Here's the structure I use after years of iteration:

infrastructure/
├── environments/
│   ├── dev/
│   │   ├── main.tf
│   │   ├── variables.tf
│   │   ├── outputs.tf
│   │   ├── terraform.tfvars
│   │   ├── backend.tf
│   │   └── providers.tf
│   ├── staging/
│   │   ├── main.tf
│   │   ├── variables.tf
│   │   ├── outputs.tf
│   │   ├── terraform.tfvars
│   │   ├── backend.tf
│   │   └── providers.tf
│   └── prod/
│       ├── main.tf
│       ├── variables.tf
│       ├── outputs.tf
│       ├── terraform.tfvars
│       ├── backend.tf
│       └── providers.tf
├── modules/
│   ├── networking/
│   │   ├── main.tf
│   │   ├── variables.tf
│   │   └── outputs.tf
│   ├── compute/
│   │   ├── main.tf
│   │   ├── variables.tf
│   │   └── outputs.tf
│   ├── storage/
│   │   ├── main.tf
│   │   ├── variables.tf
│   │   └── outputs.tf
│   ├── identity/
│   │   ├── main.tf
│   │   ├── variables.tf
│   │   └── outputs.tf
│   └── monitoring/
│       ├── main.tf
│       ├── variables.tf
│       └── outputs.tf
└── shared/
    ├── locals.tf
    └── tags.tf

Why separate directories per environment instead of workspaces? Because Terraform workspaces share backend configuration. That means your dev state file lives in the same storage account as your prod state file with only the key name differentiating them. I've seen engineers accidentally run commands against the wrong workspace and nuke production resources. Separate directories with separate backend configs make that physically impossible.

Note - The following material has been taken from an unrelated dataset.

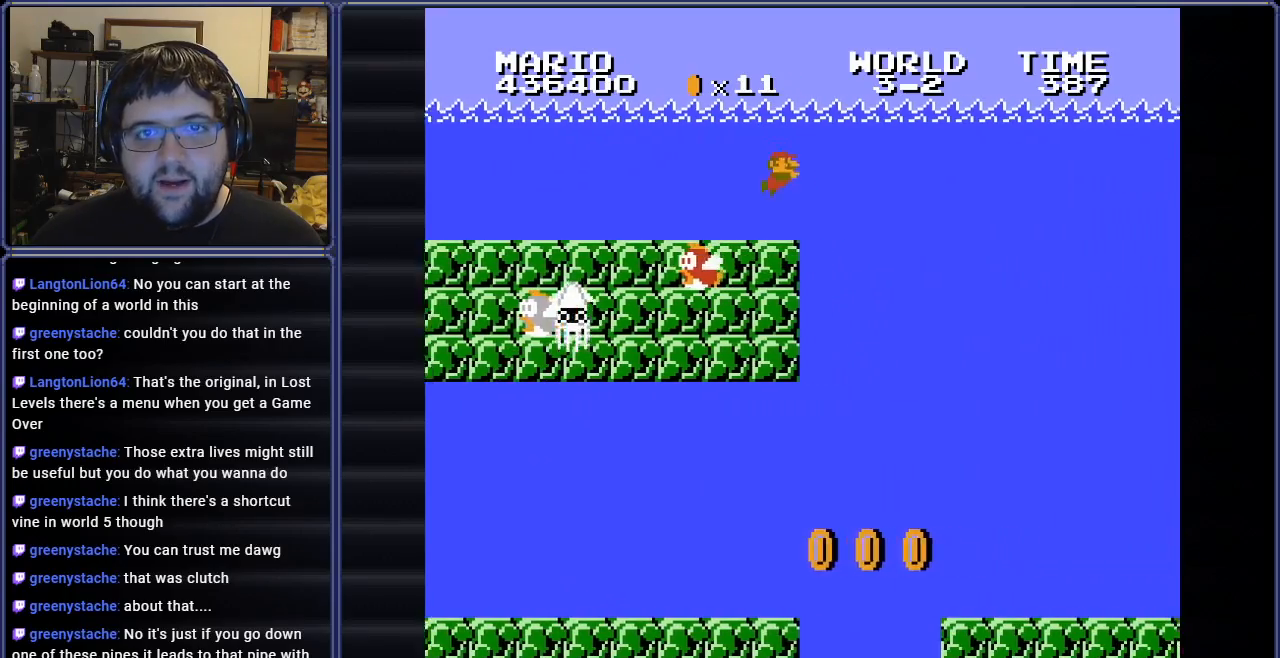
{"buttons": ["B", "DPAD_LEFT"], "events": [[200, "DPAD_LEFT", "down"]]}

Why backend.tf and providers.tf in each environment? Because each environment might target a different subscription, use different credentials, or need different provider versions during a migration. Explicit is better than implicit when your production environment is on the line.

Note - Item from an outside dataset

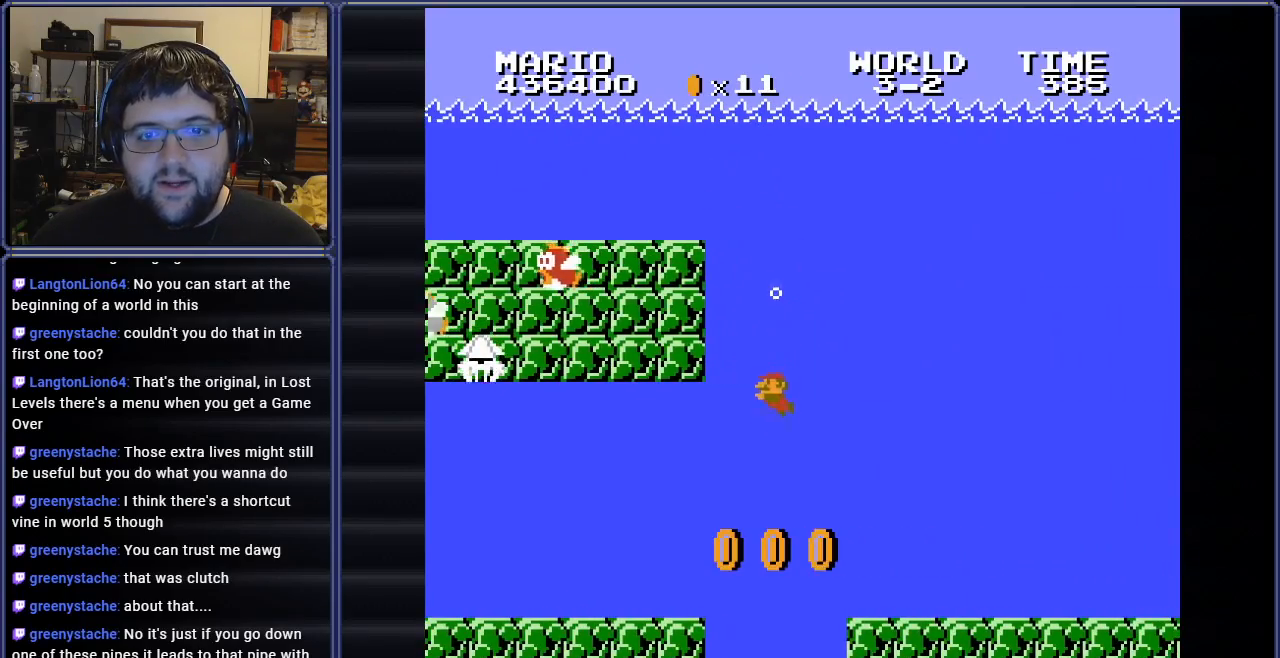
{"buttons": ["A", "B", "DPAD_RIGHT"], "events": [[167, "DPAD_LEFT", "up"], [167, "DPAD_UP", "down"], [200, "DPAD_RIGHT", "down"], [200, "DPAD_UP", "up"], [417, "A", "down"]]}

The shared/ directory holds common locals and tag definitions that get referenced by environment configs. Tags are especially important -- I define them once and reference everywhere:

hcl
# shared/tags.tf
locals {
  common_tags = {
    managed_by  = "terraform"
    project     = "myproject"
    cost_center = "engineering"
    owner       = "platform-team"
  }
}

State Management Deep Dive

State is where Terraform beginners get burned. Let me save you the pain.

The Azure Storage Backend

Never, ever store state locally. Not even for "quick tests." You will forget. You will run terraform apply from your laptop and then wonder why the pipeline is showing drift. Use Azure Blob Storage from day one:

hcl
terraform {
  backend "azurerm" {
    resource_group_name  = "rg-terraform-state"
    storage_account_name = "tfstateproduction"
    container_name       = "tfstate"
    key                  = "prod.terraform.tfstate"
  }
}

Pro tip: Enable versioning on the container. It's saved me more than once when someone ran terraform destroy on the wrong workspace.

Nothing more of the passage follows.